> Excerpt:
+ + + +

Rheology of polymer melts, polymer blends and pastes, Non-Newtonian fluid mechanics, Polymer Processing, Surface Science and Superhydrophobicity
Advisor, PhD
CHBE 243
Research Interests
  • Polymer rheology (ionomers and hydrogen bonding polymers)
  • Non-linear viscoelasticity (ionomers and hydrogen bonding polymers)
  • Rheological characterization
  • Polymer processing (extrusion, film blowing, blow molding and coating)
  • Polymer processing instabilities (melt fracture)
  • Processing aids
  • Processing of polyolefins and fluoropolymers
  • Paste extrusion of PTFE
  • Food rheology (cheese and dough)
  • Rheology of biomaterials (nanocrystalline cellulose)

Non-Newtonian fluid mechanics is often distinguished from its Newtonian counterpart by the additional requirement that first a constitutive equation be specified as part of the problem statement and secondly a suitable wall boundary condition other than the no-slip be imposed as a necessary ingredient. It is also accepted that diverse fluids and diverse wall materials lead to diverse interfacial behaviors. Therefore, the main thrust of this part of the research program is both a theoretical and an experimental study of diverse polymer-wall interfaces. The development of relationships that describe the behavior of such interfaces under flow conditions are necessary in order to gain a better understanding of phenomena such as sharkskin, gross melt fracture and stick-slip. The identification of processing aids that can eliminate such phenomena is a key element in these studies.

+ + + +

> Dataset content:
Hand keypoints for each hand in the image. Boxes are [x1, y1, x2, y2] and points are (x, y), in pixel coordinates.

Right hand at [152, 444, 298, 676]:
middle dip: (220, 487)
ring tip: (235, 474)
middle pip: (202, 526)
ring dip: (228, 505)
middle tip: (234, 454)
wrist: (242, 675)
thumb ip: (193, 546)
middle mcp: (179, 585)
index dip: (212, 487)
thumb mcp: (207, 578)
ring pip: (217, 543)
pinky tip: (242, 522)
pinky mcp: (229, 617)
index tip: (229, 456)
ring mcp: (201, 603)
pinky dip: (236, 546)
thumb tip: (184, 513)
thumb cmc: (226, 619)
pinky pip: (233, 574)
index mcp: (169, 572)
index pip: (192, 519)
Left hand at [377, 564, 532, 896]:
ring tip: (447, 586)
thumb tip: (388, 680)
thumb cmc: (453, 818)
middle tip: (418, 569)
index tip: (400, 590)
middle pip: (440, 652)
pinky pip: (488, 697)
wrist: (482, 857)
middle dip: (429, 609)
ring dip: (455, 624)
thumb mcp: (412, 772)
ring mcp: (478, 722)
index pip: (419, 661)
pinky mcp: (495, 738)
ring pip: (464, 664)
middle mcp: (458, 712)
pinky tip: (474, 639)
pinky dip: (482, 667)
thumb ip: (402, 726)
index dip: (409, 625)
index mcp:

+ + + +

> Aim of the task: Copy out the polymer rheology research profile shown above the entries, word for word and in full.

> Response to this task:
Rheology of polymer melts, polymer blends and pastes, Non-Newtonian fluid mechanics, Polymer Processing, Surface Science and Superhydrophobicity
Advisor, PhD
CHBE 243
Research Interests
  • Polymer rheology (ionomers and hydrogen bonding polymers)
  • Non-linear viscoelasticity (ionomers and hydrogen bonding polymers)
  • Rheological characterization
  • Polymer processing (extrusion, film blowing, blow molding and coating)
  • Polymer processing instabilities (melt fracture)
  • Processing aids
  • Processing of polyolefins and fluoropolymers
  • Paste extrusion of PTFE
  • Food rheology (cheese and dough)
  • Rheology of biomaterials (nanocrystalline cellulose)

Non-Newtonian fluid mechanics is often distinguished from its Newtonian counterpart by the additional requirement that first a constitutive equation be specified as part of the problem statement and secondly a suitable wall boundary condition other than the no-slip be imposed as a necessary ingredient. It is also accepted that diverse fluids and diverse wall materials lead to diverse interfacial behaviors. Therefore, the main thrust of this part of the research program is both a theoretical and an experimental study of diverse polymer-wall interfaces. The development of relationships that describe the behavior of such interfaces under flow conditions are necessary in order to gain a better understanding of phenomena such as sharkskin, gross melt fracture and stick-slip. The identification of processing aids that can eliminate such phenomena is a key element in these studies.